Me reí. Levanté los hombros. Apunté las palmas hacia el cielo.

—No pienses tanto. Vámonos al bar.

—No, un coño —respondió—. Vamos a resolver este peo.

Le sonreí.

—¿Cómo?

Se quedó callado como por treinta segundos para después mentarle la madre a Pedrito de una forma un poco tierna, con un medio insulto, sin internarse del todo en el insulto pleno. A eso de las diez de la noche tuve que llevarlo a su casa casi obligado, pues su idea de resolver la situación suponía que fuéramos, en ese estado de intoxicación, a pedirle explicaciones a Susana —que incluían el nombre completo y las coordenadas de su inseminador—, para después aprovechar, según él, las inercias resultantes de la mezcla entre la ira y la caña y darle unos coñazos al pobre doctor de las patas. Yo no sabía si era en serio o en broma. Le puse Carlos Santana en el reproductor y poco a poco se fue tranquilizando. Al ratito se quedó dormido. Cuando llegamos a su casa le pasé la mano por la cabeza. César se despertó y miró hacia la entrada de su edificio.

—Marico, no me dejes aquí, por fa. Llévame contigo —se pasó ambas manos por el rostro.

Sentí tristeza por él, pero no pude concederle el deseo. Le deseé la mejor de las suertes, le dije que era un buen tipo, y el jefe se bajó y caminó lentamente hasta la entrada de su casa.

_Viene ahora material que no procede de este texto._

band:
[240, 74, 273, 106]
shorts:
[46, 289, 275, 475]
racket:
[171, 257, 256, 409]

Yo sí me fui al bar. Allá hice todo lo que César no quiso hacer. Recuperé ciertas amistades perdidas y celebré la victoria de los Leones del Caracas con una lluvia incesante de alcohol que me hizo sentir, en cierto modo, descalibrado, tenso, en un estado de guerra que de pronto no comprendí. Entonces pensaba en César, en su paradero, y por supuesto que en Pedrito, que debía estar, a esas horas, durmiendo, masturbándose o soñando con acabar con la paciencia de todo adulto para construir un mundo hecho para su tan particular niñez. Ambos siempre tuvieron una relación que quiero creer cercana. César lo protegía a pesar de que, para mi humilde opinión, Pedrito no necesitaba protección de nadie. Pasaba que la actitud irrefrenable y astuta del niño lo hacía tener cierta ventaja sobre sus compañeritos. La clase media alta caraqueña, miniaturizada en el sinfín de Santiagos y Carlotas, no llegaba a su nivel, a su capacidad de comprender, a su movilidad escurridiza y a su audacia para descifrar al otro, entonces no les quedaba más remedio, para defenderse de una inteligencia exacerbada, que atacarlo e insultarlo por su origen, burlarse de su gordura o golpearlo en los recreos. En esos momentos salía César a inclinar la balanza hacia Pedrito, así el pequeño gordinflón hubiera dibujando a un Santiaguito recibiendo un examen prostático del mismo César, o así hubiera hecho llorar a una Carlota preguntándole treinta mil veces por qué su papá no dormía ya en casa, y si sabía, de hecho, lo que era la infidelidad, la condena social que suponía y el castigo divino que aseguraba en la ultratumba. Por supuesto que esto levantaba la ira de los padres al ver a sus hijos heridos por la inteligencia de Pedrito. La peor venganza era la consideración casi unánime de que el niño no estaba hecho para ese colegio, que no era —y cito a uno de los padres— del material correcto, y que más bien era incapaz de adaptarse las sofisticadas maneras de una población que, según la comunidad de padres, prometía artistas, científicos y eminencias de la nueva sociedad caraqueña. César, ante la sed de exilio, cerraba filas con Pedrito, con sus diferencias, sus virtudes y lo que muy bien consideraba como un ingenio verdadero.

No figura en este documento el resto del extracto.